Lee Anderson has mocked Angela Rayner in a row over her ex-council house.
The deputy Labour leader is facing intense scrutiny over her living situation a decade ago and whether her ex-council house was her main residence.
Mr Anderson took a swipe at Ms Rayner when asked if northern voters could trust her and Sir Keir Starmer as they made levelling up promises at the launch of Labour’s local election campaign yesterday.
Speaking to the Express as he unveiled Reform UK’s Blackpool South by-election candidate, the Ashfield MP said: “Northern voters don’t even know where Angela Rayner lives so no they won’t trust them.”
Ms Rayner has faced weeks of questions over her former council house after claims made in Tory peer Lord Ashcroft’s unauthorised biography that she failed to properly declare her main home.

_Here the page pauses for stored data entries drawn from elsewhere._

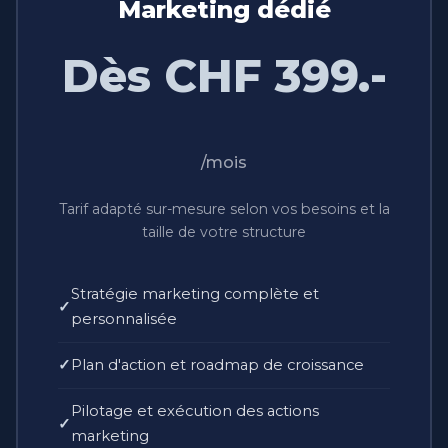
Marketing dédié
Dès CHF 399.-
/mois
Tarif adapté sur-mesure selon vos besoins et la
taille de votre structure
Stratégie marketing complète et
personnalisée
Plan d'action et roadmap de croissance
Pilotage et exécution des actions
marketing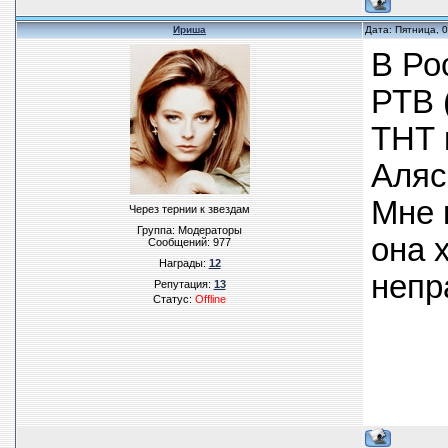
Ириша
Дата: Пятница, 
В Ро
РТВ 
ТНТ 
Аляс
Мне 
Через тернии к звездам
Группа: Модераторы
она 
Сообщений:
977
Награды:
12
непр
Репутация:
13
Статус:
Offline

The Ashton-under-Lyne MP bought the property in Vicarage Road in Stockport, Greater Manchester, with a 25% discount in 2007 under the right-to-buy scheme and made a £48,500 profit when selling it eight years later.
Government guidance says that a tenant can apply to buy their council home through the right-to-buy scheme if it is their “only or main home”.
In 2010 she married Mark Rayner, who owned a separate house about a mile away on Lowndes Lane.
But according to the book, Ms Rayner remained registered at Vicarage Road on the electoral roll until she sold the property in 2015.
She re-registered the births of their two sons that same year, giving her then-husband’s address.
The Labour MP has insisted that her ex-council house was her “principal property” despite Mr Rayner living elsewhere at the time.
But neighbours have disputed her claim that she lived apart from her then-husband.
The Tories reported Ms Rayner to police over allegations she gave false information on official documents.
Ms Rayner may also owe capital gains tax on the sale of Vicarage Road if it was not her main residence.
The senior Labour MP yesterday again insisted she had “done absolutely nothing wrong”.
She was backed by Labour leader Sir Keir Starmer who expressed his “full confidence” in his deputy.